Sekretarz generalny NATO Jens Stoltenberg w drugim dniu wizyty w Polsce spotkał się z premier Beatą Szydło. Na wspólnej konferencji prasowej po rozmowie poinformowali o najważniejszych ustaleniach i punktach dyskusji. Szef NATO wyraził uznanie dla Polski za mobilizację na rzecz zwiększania wydatków na obronność.
Po spotkaniu Beaty Szydło i Jensa Stoltenberga odbyła się wspólna konferencja prasowa, podczas której przedstawiono główne punkty rozmowy. Premier zaznaczyła, że najważniejszym tematem było przygotowanie NATO do nowych zagrożeń.

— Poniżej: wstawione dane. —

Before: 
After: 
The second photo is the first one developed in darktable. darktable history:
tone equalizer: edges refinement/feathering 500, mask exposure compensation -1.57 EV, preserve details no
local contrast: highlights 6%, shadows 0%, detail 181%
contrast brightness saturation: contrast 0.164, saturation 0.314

„Wydarzenia wokół naszych granic, a zwłaszcza nadchodzące rosyjsko-białoruskie manewry Zapad’17 oraz zagrożenia związane z terroryzmem i niestabilnością na Bliskim Wschodzie i w Afryce Północnej pokazują, że jako Sojusz powinniśmy kontynuować proces adaptacji rozpoczęty w Newport i Warszawie” – powiedziała Beata Szydło.
Czytaj także: Geostrategia, czas na radykalne zmiany
W kontekście obronności, premier Polski przypomniała, że w Sejmie znajduje się ważny projekt dotyczący tej sfery. Chodzi o ustawę, która gwarantuje zwiększenie do 2030 roku nakładów naszego kraju na cele obronne do poziomu 2,5 proc.
„Angażujemy się w działania Sojuszu na Południu oraz poprzez uczestnictwo w koalicji do walki z tzw. Państwem Islamskim, obecność w Afganistanie i działalność szkoleniową na terenie Iraku” – powiedziała.
Odniósł się do tego sekretarz generalny ONZ. Zdaniem Jensa Stoltenberga Polska w kwestii wydatków na obronność może stanowić przykład dla innych państw. Przypomniał również ustalenia, które zapadły podczas ubiegłorocznego szczytu NATO w Warszawie.
„Po szczycie w Warszawie wdrożyliśmy największe wzmocnienie naszej kolektywnej obrony od końca zimnej wojny. Potroiliśmy wielkość odpowiedzi NATO, ustanowiliśmy nowe kwatery na Wschodzie Sojuszu i podnieśliśmy naszą wysuniętą, wzmocnioną obecność w Polsce, Estonii, na Łotwie i Litwie” – powiedział Stoltenberg.
Szef NATO odniósł się również do zapowiadanych wcześniej ćwiczeń Zapad’17. Podkreślił jak ważna – w przypadku ćwiczeń w pobliżu granic – jest przejrzystość i drobiazgowe przestrzeganie przepisów umów międzynarodowych.
„Jesteśmy tutaj, po to żeby zapobiegać konfliktowi, a nie po to, by go prowokować” – dodał.